The Food Ministry allowed 535 mills to sell 500,000 metric tonnes overseas with quotas ranging from 8.4 tonnes to 4,822.8 tonnes, according to a Government notice dated 1 January. Permits to ship will be issued after 30 January, the last day by which mills can seek permission, Farm Minister Sharad Pawar said yesterday.
Sugar futures in New York reached the highest level in 30 years last month on concern that supplies from Brazil, the top producer, and India, may be too low to meet demand. The South Asian country yesterday exempted sugar imports from a tax until 31 March to rein in food-price inflation.
“There’s a delay of about 20-30 days on exports,” Yatin Wadhwana, Managing Director of Sucden India Pvt., said today in a telephone interview.
India, the largest consumer, may produce 25.5 million tonnes in the year from 1 October, compared with 18.9 million tonnes a year ago, Abinash Verma, Director General of the Indian Sugar Mills Association, said in an interview today. Exportable surplus may be two million to 2.5 million tonnes this season, and opening stocks on 1 October likely totaled 5.8 million tonnes, he said.

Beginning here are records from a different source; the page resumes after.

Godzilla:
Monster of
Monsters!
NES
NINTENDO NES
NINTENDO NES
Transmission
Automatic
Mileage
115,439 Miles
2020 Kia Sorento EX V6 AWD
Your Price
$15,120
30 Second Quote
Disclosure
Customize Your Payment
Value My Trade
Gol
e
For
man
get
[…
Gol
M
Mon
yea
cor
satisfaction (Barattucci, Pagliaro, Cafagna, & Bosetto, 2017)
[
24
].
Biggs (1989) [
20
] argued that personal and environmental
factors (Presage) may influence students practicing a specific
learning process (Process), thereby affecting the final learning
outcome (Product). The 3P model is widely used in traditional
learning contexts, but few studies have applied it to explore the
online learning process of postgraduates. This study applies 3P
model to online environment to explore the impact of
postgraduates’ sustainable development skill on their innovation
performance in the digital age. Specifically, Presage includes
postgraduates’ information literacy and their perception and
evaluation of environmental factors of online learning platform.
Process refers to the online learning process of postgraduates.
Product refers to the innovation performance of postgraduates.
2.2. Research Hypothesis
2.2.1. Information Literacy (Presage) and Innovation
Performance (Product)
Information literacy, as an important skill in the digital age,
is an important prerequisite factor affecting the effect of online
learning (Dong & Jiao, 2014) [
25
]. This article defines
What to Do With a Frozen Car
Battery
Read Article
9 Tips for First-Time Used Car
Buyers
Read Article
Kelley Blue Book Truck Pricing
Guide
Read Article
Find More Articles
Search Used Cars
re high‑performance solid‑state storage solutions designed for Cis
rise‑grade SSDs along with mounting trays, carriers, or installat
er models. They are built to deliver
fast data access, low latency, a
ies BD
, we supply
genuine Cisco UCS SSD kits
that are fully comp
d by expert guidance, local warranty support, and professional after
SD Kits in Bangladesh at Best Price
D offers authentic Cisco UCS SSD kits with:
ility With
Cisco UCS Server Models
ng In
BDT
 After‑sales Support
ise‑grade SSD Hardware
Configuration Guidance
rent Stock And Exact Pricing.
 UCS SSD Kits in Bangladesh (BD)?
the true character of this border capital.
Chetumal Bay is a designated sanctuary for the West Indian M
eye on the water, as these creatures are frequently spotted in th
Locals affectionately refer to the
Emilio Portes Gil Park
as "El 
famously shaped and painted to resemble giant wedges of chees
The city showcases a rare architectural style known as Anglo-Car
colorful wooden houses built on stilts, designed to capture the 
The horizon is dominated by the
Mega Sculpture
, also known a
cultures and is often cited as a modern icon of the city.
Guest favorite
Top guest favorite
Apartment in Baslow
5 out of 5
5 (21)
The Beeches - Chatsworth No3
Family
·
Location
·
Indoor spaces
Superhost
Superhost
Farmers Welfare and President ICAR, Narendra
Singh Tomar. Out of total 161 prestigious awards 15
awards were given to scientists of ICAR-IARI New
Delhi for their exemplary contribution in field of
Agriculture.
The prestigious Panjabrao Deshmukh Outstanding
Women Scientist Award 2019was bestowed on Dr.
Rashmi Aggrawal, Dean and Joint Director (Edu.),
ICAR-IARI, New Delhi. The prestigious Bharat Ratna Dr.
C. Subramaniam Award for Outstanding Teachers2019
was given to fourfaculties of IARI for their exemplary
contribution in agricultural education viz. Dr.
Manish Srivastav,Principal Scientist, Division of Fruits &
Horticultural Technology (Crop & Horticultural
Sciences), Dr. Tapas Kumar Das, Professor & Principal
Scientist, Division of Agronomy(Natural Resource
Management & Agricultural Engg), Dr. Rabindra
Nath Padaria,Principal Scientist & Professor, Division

“There’s an immediate market in Sri Lanka, Pakistan, Dubai and Indonesia,” Verma said. “Most of the physical shipments will start in about 30-40 days as people will take some time to finalise contracts.”
A sugar surplus spurred the Indian Government on 15 December to allow shipments of 500,000 tonnes. The plan hasn’t been scrapped, Pawar said yesterday in response to a Reuters report on 7 January that the export proposal may be reviewed to cool food prices.
“I don’t see any problems with India production as there’s plenty of cane and crushing capacity available,” Wadhwana said.